In the car park a  van with a cat wearing a cape painted on the side catches my eye . Next  to the cat a sign saying 'Committed to keeping Scotland safe'. Closer inspection shows that it's a company that sells fire extinguishers. The caped cat is dutifully holding one between its paws. My initial thought is ' who dreams up these things ? Then I realize that it's attracted my attention. The psychology behind the design must work.

Yet another sunny morning. The west facing clock on the chapel tower is missing its hands. Presumably the 'public time keeping is our passion' company that was here last week has taken them away to be gilded/straightened/ restored. Who knows? 

All three of our usual watering holes busy with students. The good coffee cafe has a queue that stretches out of the door and twenty yards along the street. We stop off for a bacon roll at the cafe on the beach. Sophie gets a bowl of water. The two young ladies behind the counter wonder if she'd like a small bowl of ice cream. This would not be a good idea. I tell them she'll share my bacon roll. Sophie is once again left to ponder what life would be like without such a miserable companion. What could be better on a January morning when the temperature outside is well below freezing than a start of day tub of ice cream ? She leaves the cafe casting a longing look behind her. Maybe tomorrow ?

Thursday, January 19, 2023

A dapper ensemble


Another beautiful but cold morning. Sophie is out of the car, over the dunes and onto the beach at a break neck pace. This morning there are crows to chase. Archie the arthritic labrador is greeted like the old friend that he's become. How quickly are new routines formed and old ones forgotten.

There are 'fishy' scents to be found amid the seaweed. After forty minutes Sophie has had a full olfactory workout.  I try to discuss the surprise news that the New Zealand Prime Minister is stepping down but Sophie is entirely focused on a washed up razor clam.

We head back to the car, passing as we go a thorn tree reputed to have been planted by Mary Queen of Scots. Sophie sniffs it but after the scintillating discovery of  razor clams a thorn tree is just a thorn tree.

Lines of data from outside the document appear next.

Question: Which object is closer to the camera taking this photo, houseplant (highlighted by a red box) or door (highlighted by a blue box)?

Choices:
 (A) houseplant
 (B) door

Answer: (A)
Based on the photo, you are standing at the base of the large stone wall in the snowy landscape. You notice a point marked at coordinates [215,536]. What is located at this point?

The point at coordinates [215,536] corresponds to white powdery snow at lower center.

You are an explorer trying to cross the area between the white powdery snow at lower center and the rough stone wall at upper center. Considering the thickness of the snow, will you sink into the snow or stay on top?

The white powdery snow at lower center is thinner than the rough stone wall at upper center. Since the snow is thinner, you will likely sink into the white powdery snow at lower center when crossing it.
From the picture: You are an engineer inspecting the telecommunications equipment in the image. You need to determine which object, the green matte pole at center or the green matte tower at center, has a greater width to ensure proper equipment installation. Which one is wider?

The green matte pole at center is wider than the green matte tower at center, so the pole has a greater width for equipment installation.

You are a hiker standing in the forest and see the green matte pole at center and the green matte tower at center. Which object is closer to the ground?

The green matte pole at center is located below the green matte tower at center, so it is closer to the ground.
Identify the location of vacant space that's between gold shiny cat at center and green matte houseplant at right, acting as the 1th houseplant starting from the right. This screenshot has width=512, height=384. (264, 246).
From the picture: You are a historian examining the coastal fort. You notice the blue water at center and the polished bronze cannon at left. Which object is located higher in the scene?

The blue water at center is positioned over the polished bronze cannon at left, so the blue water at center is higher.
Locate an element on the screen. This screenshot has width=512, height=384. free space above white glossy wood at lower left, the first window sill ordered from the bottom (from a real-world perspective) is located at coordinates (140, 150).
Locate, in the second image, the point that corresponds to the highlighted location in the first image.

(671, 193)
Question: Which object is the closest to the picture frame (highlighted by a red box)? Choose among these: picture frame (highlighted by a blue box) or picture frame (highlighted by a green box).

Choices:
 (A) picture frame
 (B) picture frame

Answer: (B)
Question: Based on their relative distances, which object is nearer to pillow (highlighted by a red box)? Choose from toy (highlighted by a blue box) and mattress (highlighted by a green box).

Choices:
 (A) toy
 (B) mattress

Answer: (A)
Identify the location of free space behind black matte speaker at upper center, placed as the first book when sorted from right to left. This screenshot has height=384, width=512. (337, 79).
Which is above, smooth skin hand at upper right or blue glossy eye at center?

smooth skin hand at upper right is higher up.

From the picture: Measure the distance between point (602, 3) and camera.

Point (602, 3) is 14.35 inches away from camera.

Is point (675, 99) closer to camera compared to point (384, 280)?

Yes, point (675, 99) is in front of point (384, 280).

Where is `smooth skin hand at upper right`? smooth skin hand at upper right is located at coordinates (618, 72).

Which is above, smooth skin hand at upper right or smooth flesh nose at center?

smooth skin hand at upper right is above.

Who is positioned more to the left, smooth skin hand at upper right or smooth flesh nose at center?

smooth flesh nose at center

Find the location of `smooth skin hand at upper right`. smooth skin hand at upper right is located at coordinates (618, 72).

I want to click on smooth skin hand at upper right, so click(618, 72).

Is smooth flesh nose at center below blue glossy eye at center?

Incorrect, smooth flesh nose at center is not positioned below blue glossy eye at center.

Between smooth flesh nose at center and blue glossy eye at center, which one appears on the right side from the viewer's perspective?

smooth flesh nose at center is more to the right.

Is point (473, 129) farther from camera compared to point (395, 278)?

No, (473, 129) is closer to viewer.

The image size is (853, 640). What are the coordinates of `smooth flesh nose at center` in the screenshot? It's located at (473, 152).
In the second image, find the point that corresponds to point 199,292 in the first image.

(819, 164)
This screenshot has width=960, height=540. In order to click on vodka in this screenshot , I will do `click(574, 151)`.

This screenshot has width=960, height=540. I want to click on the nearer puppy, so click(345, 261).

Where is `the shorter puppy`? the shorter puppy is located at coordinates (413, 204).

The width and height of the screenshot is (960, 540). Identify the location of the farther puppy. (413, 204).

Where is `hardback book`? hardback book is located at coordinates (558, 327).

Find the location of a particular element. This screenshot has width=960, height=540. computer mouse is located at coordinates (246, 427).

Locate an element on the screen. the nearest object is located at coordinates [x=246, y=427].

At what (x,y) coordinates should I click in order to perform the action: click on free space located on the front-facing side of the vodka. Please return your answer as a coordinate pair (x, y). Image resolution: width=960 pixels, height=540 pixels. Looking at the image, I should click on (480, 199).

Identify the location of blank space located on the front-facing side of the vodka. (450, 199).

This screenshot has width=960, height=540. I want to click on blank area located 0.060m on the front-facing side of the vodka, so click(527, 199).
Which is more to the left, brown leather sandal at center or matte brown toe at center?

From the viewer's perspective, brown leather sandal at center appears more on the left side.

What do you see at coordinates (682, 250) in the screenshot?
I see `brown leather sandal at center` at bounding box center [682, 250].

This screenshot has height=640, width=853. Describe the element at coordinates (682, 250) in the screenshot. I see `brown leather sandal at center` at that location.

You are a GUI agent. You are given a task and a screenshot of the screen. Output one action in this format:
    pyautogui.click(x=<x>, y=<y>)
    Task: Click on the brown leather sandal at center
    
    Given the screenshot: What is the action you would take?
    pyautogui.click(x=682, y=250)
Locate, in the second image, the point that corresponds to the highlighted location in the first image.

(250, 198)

A detour to the Jaffa Cake cafe. The sound of 'Abide with me' echoing out of the town kirk on the other side of the street. The organist is putting his body and soul into it. As there's no hearse waiting outside I'm guessing it's the choir practising for a funeral. We leave as they get to the line 'Shine through the gloom and point me to the skies' . The ladies of the choir are attempting the 'challenging' descant. The old stone walls of the kirk filter out any imperfections and as we walk by the taxi rank they sound almost angelic.

A formal outfit in the doorway of one of the kilt makers. This dapper ensemble is presumably targeted at a a youthful wedding audience. Perhaps a different tie might be more successful ? Angus approves of the sporran.

So starts another January day with a Polish Lowland Sheepdog lady.